As much as top players such as Siya Kolisi, Vermeulen, Scarra Ntubeni and Elstadt were all guilty of “white-line fever”, though, Coetzee needed to take control and change the tactics. It’s no point moaning about having had 10 opportunities in the “red zone” and then only having one converted into a try, to Ntubeni, in the first half when you keep doing the same things without reward. There were a few instances when just an extra pass or two would’ve seen the Stormers walk over the tryline.

New wing Kobus van Wyk probably had just two or three proper opportunities to run with the ball, and he showed that he could become a serious attacking force for the Stormers. He has good pace and is a big man, but there is a rhythmical element to his game that sets him apart from other big chunks of meat.

Damian de Allende made some sizable inroads coming in from the blindside wing, and although he is not as quick as Van Wyk, he attracts a lot of defenders that should result in gaps opening up elsewhere.
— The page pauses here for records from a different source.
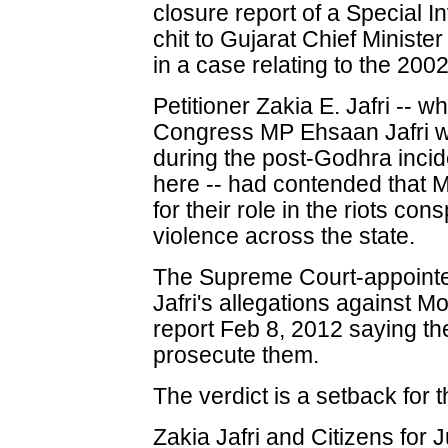
closure report of a Special I
chit to Gujarat Chief Minist
in a case relating to the 200
Petitioner Zakia E. Jafri --
Congress MP Ehsaan Jafri w
during the post-Godhra incid
here -- had contended that M
for their role in the riots co
violence across the state.
The Supreme Court-appointed
Jafri's allegations against Mo
report Feb 8, 2012 saying th
prosecute them.
The verdict is a setback for th
Zakia Jafri and Citizens for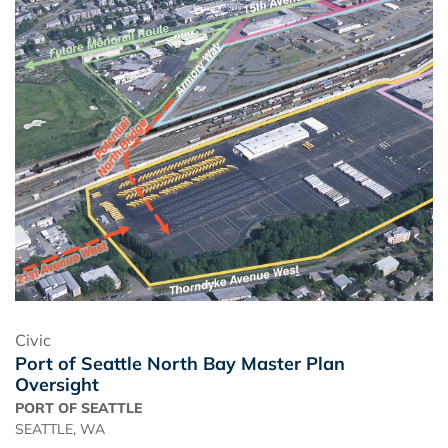
Civic
Port of Seattle North Bay Master Plan
Oversight
PORT OF SEATTLE
SEATTLE, WA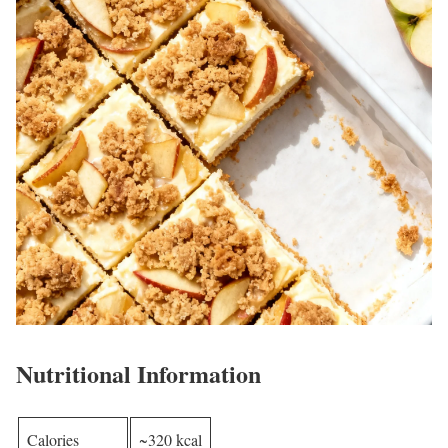
Nutritional Information
Calories
~320 kcal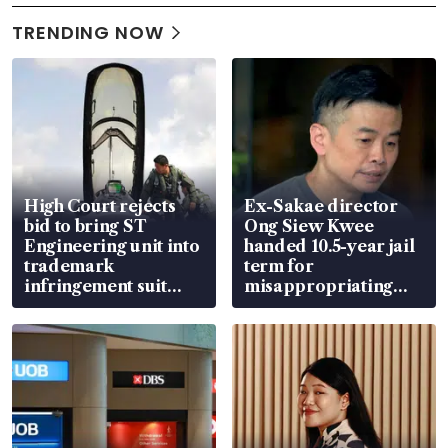
TRENDING NOW
High Court rejects
Ex-Sakae director
bid to bring ST
Ong Siew Kwee
Engineering unit into
handed 10.5-year jail
trademark
term for
infringement suit
misappropriating
over RSAF aircraft
S$15.8 million, lying
parts
in court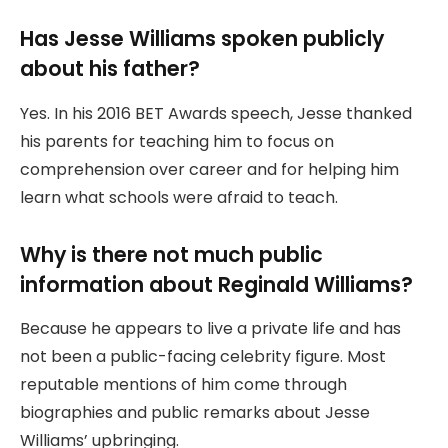
Has Jesse Williams spoken publicly
about his father?
Yes. In his 2016 BET Awards speech, Jesse thanked
his parents for teaching him to focus on
comprehension over career and for helping him
learn what schools were afraid to teach.
Why is there not much public
information about Reginald Williams?
Because he appears to live a private life and has
not been a public-facing celebrity figure. Most
reputable mentions of him come through
biographies and public remarks about Jesse
Williams’ upbringing.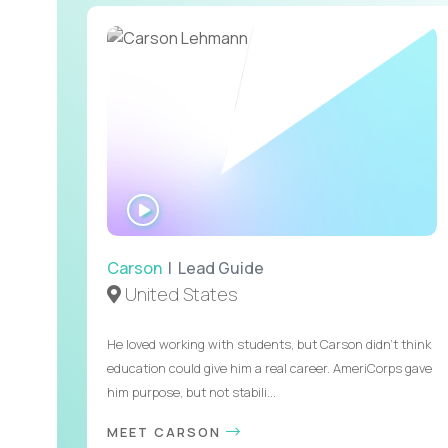
WATCH
INTERVIEW
Carson
| Lead Guide
United States
He loved working with students, but Carson didn’t think
education could give him a real career. AmeriCorps gave
him purpose, but not stabili...
MEET CARSON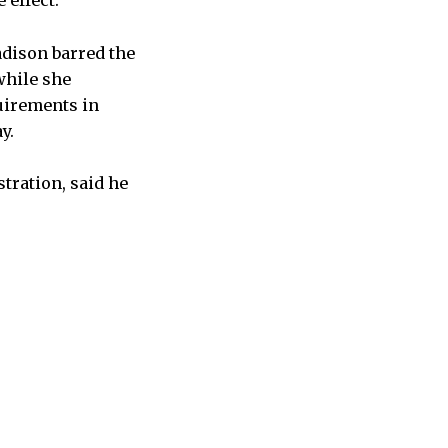
 effect.
adison barred the
while she
uirements in
y.
tration, said he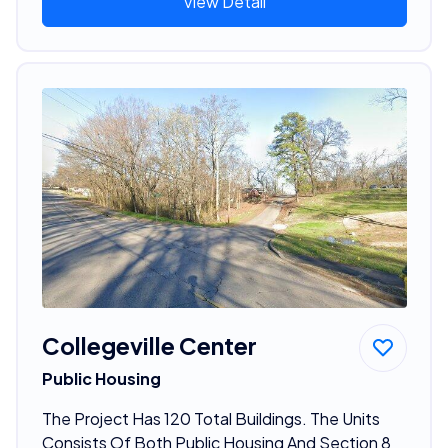
View Detail
Collegeville Center
Public Housing
The Project Has 120 Total Buildings. The Units
Consists Of Both Public Housing And Section 8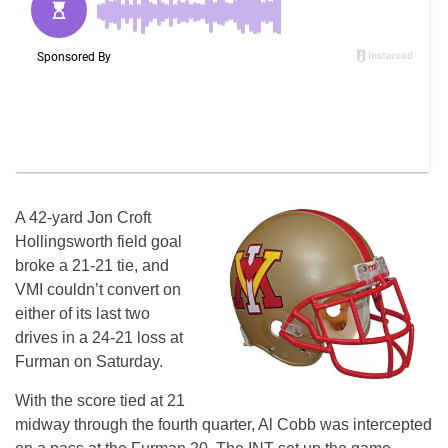
A 42-yard Jon Croft
Hollingsworth field goal
broke a 21-21 tie, and
VMI couldn’t convert on
either of its last two
drives in a 24-21 loss at
Furman on Saturday.
With the score tied at 21
midway through the fourth quarter, Al Cobb was intercepted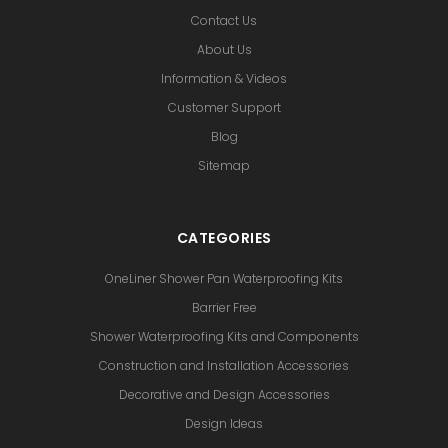
Contact Us
About Us
Information & Videos
Customer Support
Blog
Sitemap
CATEGORIES
OneLiner Shower Pan Waterproofing Kits
Barrier Free
Shower Waterproofing Kits and Components
Construction and Installation Accessories
Decorative and Design Accessories
Design Ideas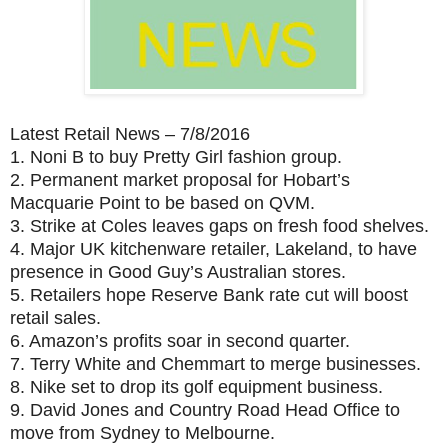
Latest Retail News – 7/8/2016
1.
Noni B to buy Pretty Girl fashion group.
2.
Permanent market proposal for Hobart’s
Macquarie Point to be based on QVM.
3.
Strike at Coles leaves gaps on fresh food shelves.
4.
Major UK kitchenware retailer, Lakeland, to have
presence in Good Guy’s Australian stores.
5.
Retailers hope Reserve Bank rate cut will boost
retail sales.
6.
Amazon’s profits soar in second quarter.
7.
Terry White and Chemmart to merge businesses.
8.
Nike set to drop its golf equipment business.
9.
David Jones and Country Road Head Office to
move from Sydney to Melbourne.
That blindside move was about the only time that the backline tried to create some form of attacking play, and it must be said that the forwards were way too selfish on the night.

It is be a sad indictment on the Stormers’ senior players that their best-performing teammates at Ellis Park were the youngsters in the team.
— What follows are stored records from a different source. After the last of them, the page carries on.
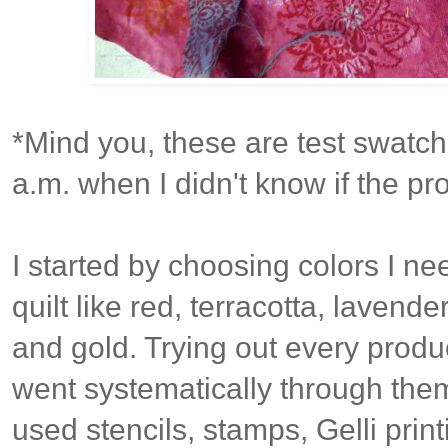
*Mind you, these are test swatch
a.m. when I didn't know if the pr
I started by choosing colors I ne
quilt like red, terracotta, lavender
and gold. Trying out every produc
went systematically through them
used stencils, stamps, Gelli prin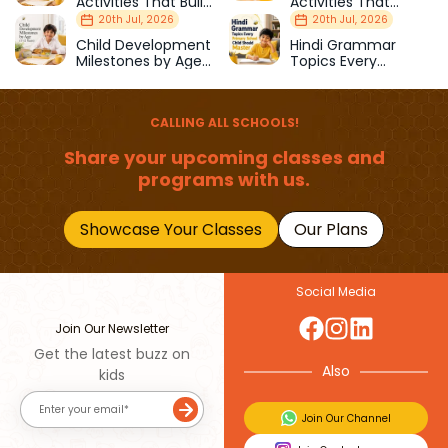
Activities That Build
Activities That
Strength & Balance
Prepare Kids for
20th Jul, 2026
20th Jul, 2026
School
Child Development
Hindi Grammar
Milestones by Age
Topics Every
(1–12 Years)
Primary School Child
Should Master
CALLING ALL SCHOOLS!
Share your upcoming classes and
programs with us.
Showcase Your Classes
Our Plans
Social Media
Join Our Newsletter
Get the latest buzz on
Also
kids
Join Our Channel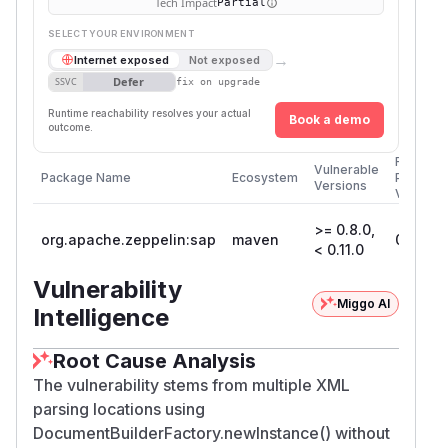
Tech Impact
Partial
SELECT YOUR ENVIRONMENT
→
Internet exposed
Not exposed
Defer
SSVC
fix on upgrade
Runtime reachability resolves your actual
Book a demo
outcome.
First
Vulnerable
Package Name
Ecosystem
Patched
Versions
Version
>= 0.8.0,
org.apache.zeppelin:sap
maven
0.11.0
< 0.11.0
Vulnerability
Miggo AI
Intelligence
Root Cause Analysis
The vulnerability stems from multiple XML
parsing locations using
DocumentBuilderFactory.newInstance() without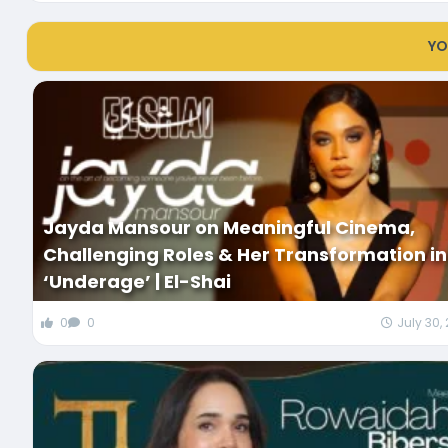
YO
Jayda Mansour on Meaningful Cinema,
Challenging Roles & Her Transformation in
‘Underage’ | El-Shai
0
0
July 30,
Van Wyk was on his Super Rugby debut, having not even played a senior Currie Cup game for Western Province. De Allende made his name last season, but this is only his second full year at the top. Even Michael van der Spuy, also on debut, made most of his tackles and wasn’t one of the chief culprits of the shocking display from the Cape side.

Gio Aplon fumbled his way around the field on Saturday night and had one of his poorest games in a long time, and even captain Jean de Villiers looked like he was trying to do too much on his own instead of getting his players to play as a team.

And where was the grunt of Vermeulen, Elstadt and Burger? Kolisi lacked his usual intensity and enthusiasm around the field, while props Steven Kitshoff and Frans Malherbe didn’t make much impact with their ball-carrying compared to hooker Ntubeni.

So, as much as De Villiers said afterwards that “this performance goes 100 percent to the players on the park” – and the players were decidedly off-colour – the coaches also need to take the blame for the decidedly feeble display.

And yes, it was only the first game of the season, so saying that the Stormers are in trouble and that their tournament could be over already is probably unfair. But in the manner in which they lost was the biggest disappointment, and it was against the weakest team in the competition on paper in the Lions, whom the Stormers have never lost to before in Super Rugby.

Now they face a must-win match in just their second week, as they cannot afford to lose home games ahead of a “tour of hell” against the Crusaders, Chiefs, Brumbies and Reds. The Hurricanes, though, made life quite difficult for the high-riding Sharks in Durban at the weekend, and they will pose a major threat at Newlands on Friday night with their all-out attacking approach.

TWEET OF THE WEEK

@Toringlandman (Cheetahs lock, who attempted an ill-advised chip kick against the Lions in round one): For all the forwards in Superrugby trying to chip this weekend here’s my advise. “Kick to land not to hand.” #noneedtothankme

WHO TO FOLLOW

@Kobusvanwyk12: See what the new Stormers wing Kobus van Wyk gets up to in his spare time.